Images crafted of favorite players usually not far off

Images crafted of favorite players usually not far off

Deep inside, we like to think we know our favorite players, even though we base our mental image of them on a very tiny amount of information -- a glimpse of their reaction to a home run or groundout, a read of an interview, what's on the back of their baseball card. (Sometimes the front, too. At the time I began wearing eyeglasses, which I embraced about as warmly as an announcement that it would be cauliflower sandwiches for lunch every day, John Curtis joined the Red Sox. Hey, a Red Sox guy wears glasses! It must be cool! He must be cool!)

John Juliano

We carry these images around with us forever, and there's usually little further input we get to change them. But sometimes, years later, we get to meet or see in person the subject of that faded mental image. We expect the images to be overturned -- after all, their basis was pretty silly to begin with. For example, my poor opinion of the entire person and character of pitcher Larry Andersen was based on rock-solid evidence -- I had seen it with my own eyes -- that the Red Sox traded Jeff Bagwell to get him. Now, never mind the fact that he actually had nothing to do with the decision. I had to blame someone, and, by his having pitched in a way that made the Red Sox want him, it was clearly his fault.

Years later, I was on spring break from grad school with my friend, Rob, hanging out in Clearwater, Fla., and watching Spring Training games (among other things). At a bar one night, Rob poked me and said, "Hey, that's Larry Andersen." Rob and I walked over, and he introduced himself to Andersen and chatted for a minute. Then he turned to me and said, "This is my friend, John. He hates you."

Without even hesitating, Andersen just looked my way and said, "Then you're from Boston." Good call. "Well," he continued, "they were [bad adjective] [bad noun] for making that trade." Despite it technically not being his fault, he made it up to me by having Rob and I join him and his friends for a night of bar-hopping. Needless to say, the "bad guy" had been transformed in the mental image bank into "quite possibly the greatest human ever that is not named Mother Theresa."

This should be typical, right? Our opinions are formed on such thin ice that an encounter with the real person should be a revelation. What's weird, though, is I've found that more often than not, we actually do a pretty good job with the little information we have -- and what we find later completely supports the image our 10-year-old mind built.

After Oct. 22, 1975, Carlton Fisk would always be the wide-eyed, baseball-loving New England kid (just like us!) who hit that home run. Twenty-five years later, I'd happen by chance to be in the Cooperstown Plaque Gallery on induction day when the newly enshrined Fisk strolled in with his family to see his mounted plaque, apparently for the first time. Cameras clicked, and then were put aside in respect as Fisk continued to stare with an expression that said, "Wow. That's me." This was his moment, and again, he was the same wide-eyed New England kid (just like us!).

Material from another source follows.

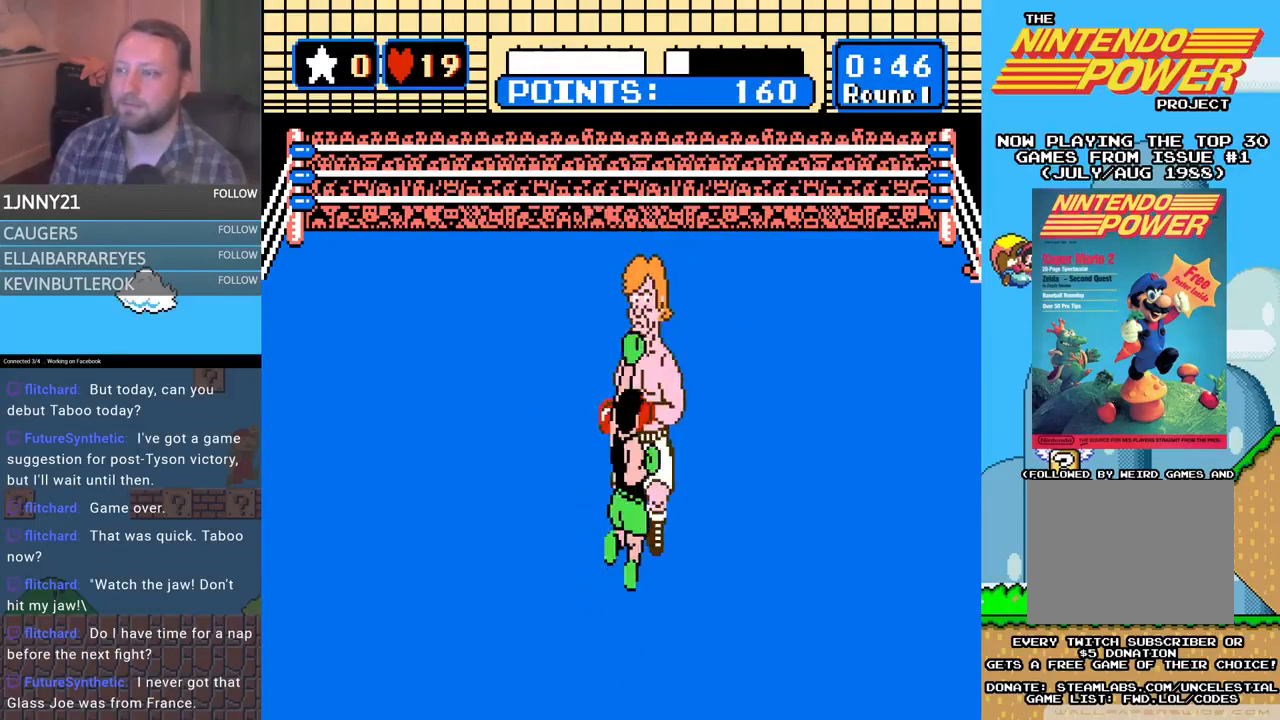
{"buttons": [], "events": [[133, "A", "up"], [133, "DPAD_UP", "up"]]}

Another case was an image that was not even my own -- like many images, it was passed down through a generation by my father. This was of Bobby Doerr. My father, who watched him when he was about the same age I was in 1975, painted him as not only a great ballplayer, but a humble and gracious man everyone in Boston liked.

That picture weaved its way through time long enough that I named my own son Robert Doerr Juliano (despite the fact that with my genes, he's more likely to become King of Luxembourg than a Major League Baseball player). My father contacted him and told him of this, and Doerr sounded sincerely honored and pleased in letters we exchanged over the next several months.

When my son was almost 2 years old, Doerr came east for a baseball card show in Boston, and we agreed to drive up from Maryland to try to meet up briefly with him. The show was packed, and we didn't get close over the couple of hours we were there. Suddenly, my father spotted him coming through the crowd and called over. Doerr stopped, remembered our correspondence and chatted for about five minutes. Then, another man asked us to excuse the two of them because Doerr needed to go "over there" -- and waved at the restrooms. This man, in his 90s, had to pee and still took the time to talk with us. At half his age, I would have ambled by at a minimum of 45 mph and completed the primary task before talking to these folks and their squirming toddler. But gracious and humble -- as our image defined him -- he stopped for us.

The list of images confirmed goes on -- the unexpected public bear hug I got from the effusive Luis Tiant when I asked for a photo, the lengthy "then there was the time" discussion with (rather, 98 percent by) Don Zimmer, and more. Maybe our brains are better at processing brief glimpses and quick reads into the semblance of the real man than we imagine. (Our images of players on the short end of historically stupid trades excepted, of course.)

John Juliano is an MLB Rewards Guest Columnist. This story was not subject to the approval of Major League Baseball or its clubs.